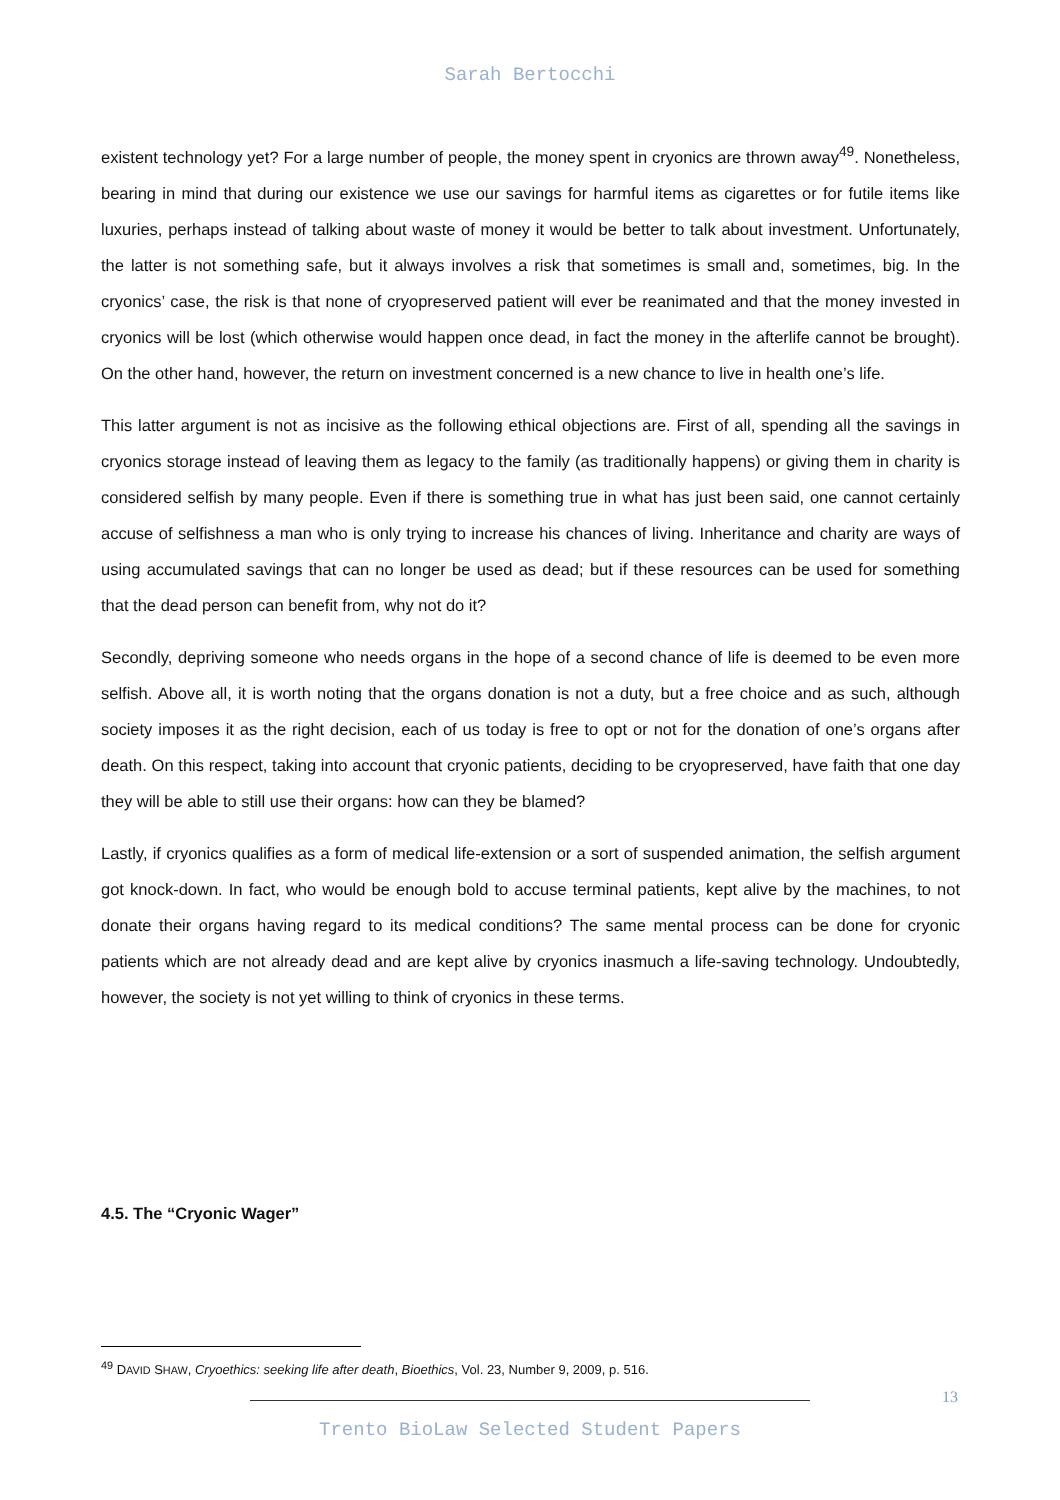Sarah Bertocchi
existent technology yet? For a large number of people, the money spent in cryonics are thrown away<sup>49</sup>. Nonetheless, bearing in mind that during our existence we use our savings for harmful items as cigarettes or for futile items like luxuries, perhaps instead of talking about waste of money it would be better to talk about investment. Unfortunately, the latter is not something safe, but it always involves a risk that sometimes is small and, sometimes, big. In the cryonics’ case, the risk is that none of cryopreserved patient will ever be reanimated and that the money invested in cryonics will be lost (which otherwise would happen once dead, in fact the money in the afterlife cannot be brought). On the other hand, however, the return on investment concerned is a new chance to live in health one’s life.
This latter argument is not as incisive as the following ethical objections are. First of all, spending all the savings in cryonics storage instead of leaving them as legacy to the family (as traditionally happens) or giving them in charity is considered selfish by many people. Even if there is something true in what has just been said, one cannot certainly accuse of selfishness a man who is only trying to increase his chances of living. Inheritance and charity are ways of using accumulated savings that can no longer be used as dead; but if these resources can be used for something that the dead person can benefit from, why not do it?
Secondly, depriving someone who needs organs in the hope of a second chance of life is deemed to be even more selfish. Above all, it is worth noting that the organs donation is not a duty, but a free choice and as such, although society imposes it as the right decision, each of us today is free to opt or not for the donation of one’s organs after death. On this respect, taking into account that cryonic patients, deciding to be cryopreserved, have faith that one day they will be able to still use their organs: how can they be blamed?
Lastly, if cryonics qualifies as a form of medical life-extension or a sort of suspended animation, the selfish argument got knock-down. In fact, who would be enough bold to accuse terminal patients, kept alive by the machines, to not donate their organs having regard to its medical conditions? The same mental process can be done for cryonic patients which are not already dead and are kept alive by cryonics inasmuch a life-saving technology. Undoubtedly, however, the society is not yet willing to think of cryonics in these terms.
4.5. The “Cryonic Wager”
<sup>49</sup> DAVID SHAW, Cryoethics: seeking life after death, Bioethics, Vol. 23, Number 9, 2009, p. 516.
13
Trento BioLaw Selected Student Papers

========================

Instructions to follow:
Reproduce the material above exactly but drop all images.

Response to the task:
Sarah Bertocchi
existent technology yet? For a large number of people, the money spent in cryonics are thrown away<sup>49</sup>. Nonetheless, bearing in mind that during our existence we use our savings for harmful items as cigarettes or for futile items like luxuries, perhaps instead of talking about waste of money it would be better to talk about investment. Unfortunately, the latter is not something safe, but it always involves a risk that sometimes is small and, sometimes, big. In the cryonics’ case, the risk is that none of cryopreserved patient will ever be reanimated and that the money invested in cryonics will be lost (which otherwise would happen once dead, in fact the money in the afterlife cannot be brought). On the other hand, however, the return on investment concerned is a new chance to live in health one’s life.
This latter argument is not as incisive as the following ethical objections are. First of all, spending all the savings in cryonics storage instead of leaving them as legacy to the family (as traditionally happens) or giving them in charity is considered selfish by many people. Even if there is something true in what has just been said, one cannot certainly accuse of selfishness a man who is only trying to increase his chances of living. Inheritance and charity are ways of using accumulated savings that can no longer be used as dead; but if these resources can be used for something that the dead person can benefit from, why not do it?
Secondly, depriving someone who needs organs in the hope of a second chance of life is deemed to be even more selfish. Above all, it is worth noting that the organs donation is not a duty, but a free choice and as such, although society imposes it as the right decision, each of us today is free to opt or not for the donation of one’s organs after death. On this respect, taking into account that cryonic patients, deciding to be cryopreserved, have faith that one day they will be able to still use their organs: how can they be blamed?
Lastly, if cryonics qualifies as a form of medical life-extension or a sort of suspended animation, the selfish argument got knock-down. In fact, who would be enough bold to accuse terminal patients, kept alive by the machines, to not donate their organs having regard to its medical conditions? The same mental process can be done for cryonic patients which are not already dead and are kept alive by cryonics inasmuch a life-saving technology. Undoubtedly, however, the society is not yet willing to think of cryonics in these terms.
4.5. The “Cryonic Wager”
<sup>49</sup> DAVID SHAW, Cryoethics: seeking life after death, Bioethics, Vol. 23, Number 9, 2009, p. 516.
13
Trento BioLaw Selected Student Papers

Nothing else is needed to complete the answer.